APRIL is the cruelest month, breeding
Lilacs out of the dead land, mixing
Memory and desire, stirring
Dull roots with spring rain.

~ T.S. Eliot, The Waste Land

If my life as a college administrator in the past month is any indication, Eliot knew what he was talking about! April has been the most exhausting month of my deanship thus far. Every time I think that things can’t possibly get any busier, my job proves me wrong!

But I should say up front that much of the headache involved in my job is the direct result of the fact that I love it so much. If I didn’t really care, then it wouldn’t be as much work and worry as it is. I definitely want to do right by my students and staff (and the university). I also want to succeed for my own sake. And being dean of the honors college combines all of the things that I most enjoy doing. So, a huge part of my exhaustion comes from my commitment to do excel as dean (or try as hard as I can to excel).

Now feels as good a time as any to think a little bit about how things are going. I’m exhausted all the time, but I love it! Some part of my job are going extremely well; other parts are more challenging. I think we’re headed in a good direction, but only time will tell if we can end up where we want to be.

Like the opening lines of The Waste Land, my college has also been (metaphorically) a dead land of sorts. The past couple of years have seen a decline in enrollment and in financial support, mostly (I think) because there just wasn’t somebody in a strong leadership role. I am struck by how important it is just to have a leader, regardless of what that leader is actually doing. Maybe time will prove me wrong, but I’m starting to think that doing something — anything — is half the battle.

But memory and desire are stirring as the college’s roots absorb these April showers. On the one hand, my alumni board met last weekend for the first time since 2006. It’s incredibly exciting to have them active in the college again. The meetings went really well, and I think we’ve established the beginning of a good relationship. I also think it’s very valuable to learn about our alumni’s memories and experiences. The college has changed dramatically since many of them were here, so it’s fascinating to hear what it used to be like, to listen to them talk about how important the college was to them socially, professionally, and intellectually. It’s a very fulfilling part of my job, and I delight to think that someday some of our current students might speak about me like these alumni speak about previous deans.
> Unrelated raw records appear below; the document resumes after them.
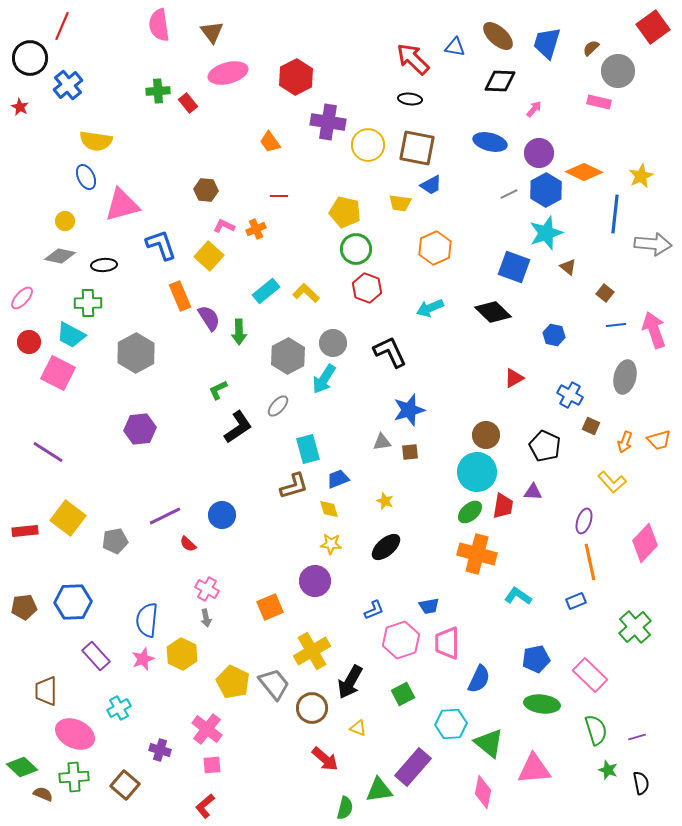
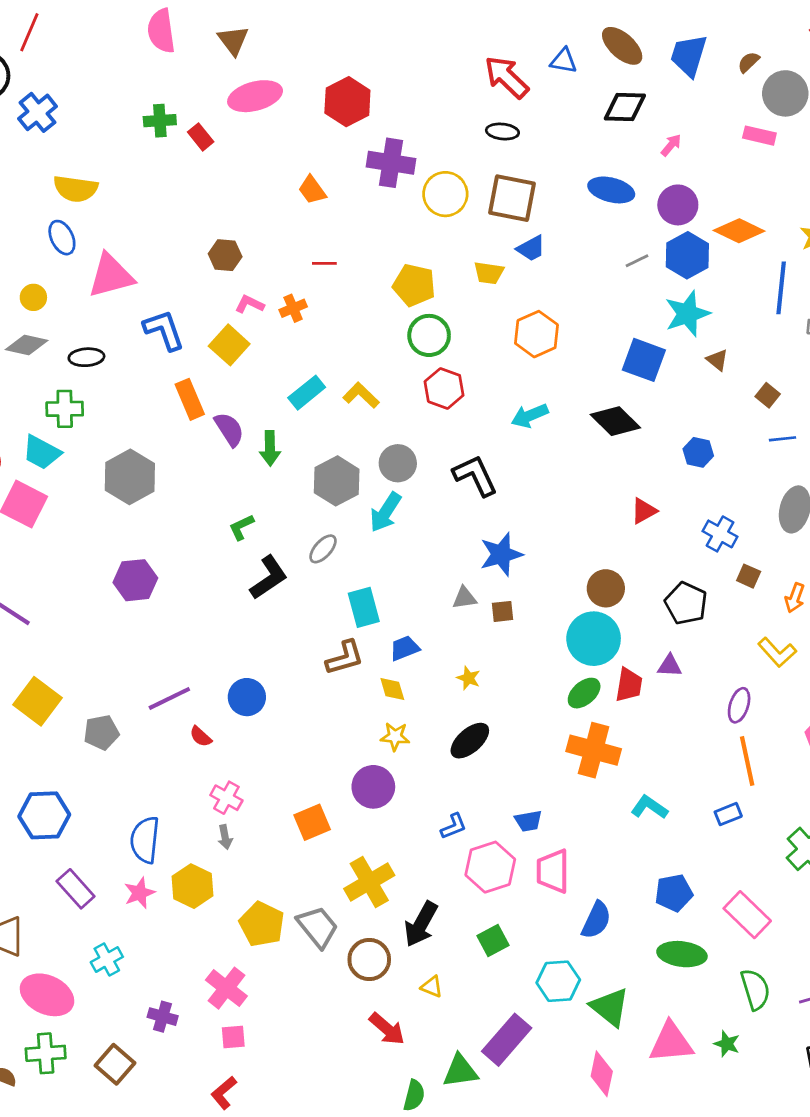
green star: (608, 770) -> (727, 1044), moved

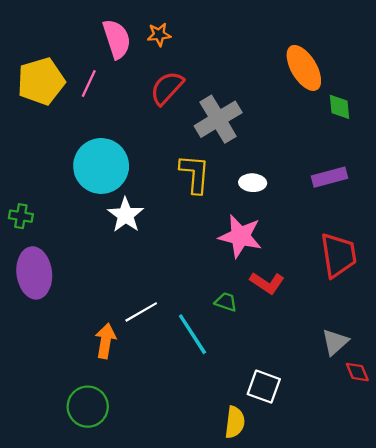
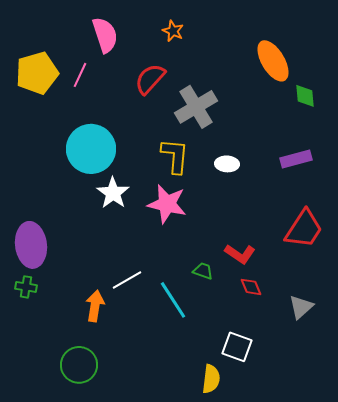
orange star: (159, 35) -> (173, 31), moved, turned 30
green cross: (21, 216) -> (26, 287), moved
pink star: (240, 236) -> (167, 204), moved
red trapezoid: (338, 255) -> (304, 229), turned 42
red diamond: (357, 372) -> (251, 287), moved

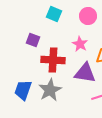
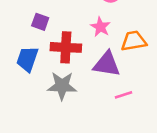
blue trapezoid: (23, 90) -> (27, 59), moved
gray star: (50, 90) -> (62, 86), turned 30

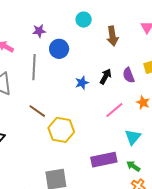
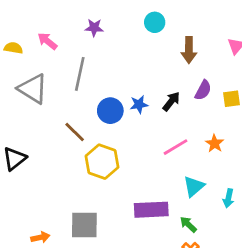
blue circle: (59, 49) -> (110, 111), moved
purple semicircle: (129, 75) -> (203, 90), moved, turned -140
I also think the college’s desire to grow, and become more than it currently is, is also stirring. As long as the university’s budget cuts don’t kill us off in the next year or so, I think the college can expand it’s impact on campus, becoming the center of undergraduate research and creative activity on campus. Perhaps despite the budget cuts, this is an exciting time, and I feel privileged to be at the helm at a time in which the college can potentially grow and become even more prominent on campus.

Getting ready for the alumni board meeting was a lot of work, especially since it felt a bit like we were starting from scratch again. In addition to re-establishing that connection, though, another bit of success can be measured in the fact that I was able to meet the college’s first dean last week. I think I could learn a lot from my predecessors, so I’m glad that she was able to come to dinner with the board and that I could chat with  her a bit.

I also went to Akron one Saturday to meet with some of our donors, which was a lot of fun. It was a good lesson in how connecting with them could be interesting and enjoyable. Driving up there and back in one day was a little tiring, but it was good to do.

The hardest part of the month was starting my graduate class. I’m enjoying it, and I think the students are getting something out of it, but it was a mistake to keep it. I don’t really have the time I should to devote to it. I feel that I’m just muddling along with it, but there’s not a whole lot more that I can do. I’ll know better in the future than to teach in the spring.

All-in-all, I’m loving my job more than I thought possible, but it is wearing me out. I can’t wait for summer, when things will calm down a bit and when we’ll be going to England for a week or so. I’m ready for a break!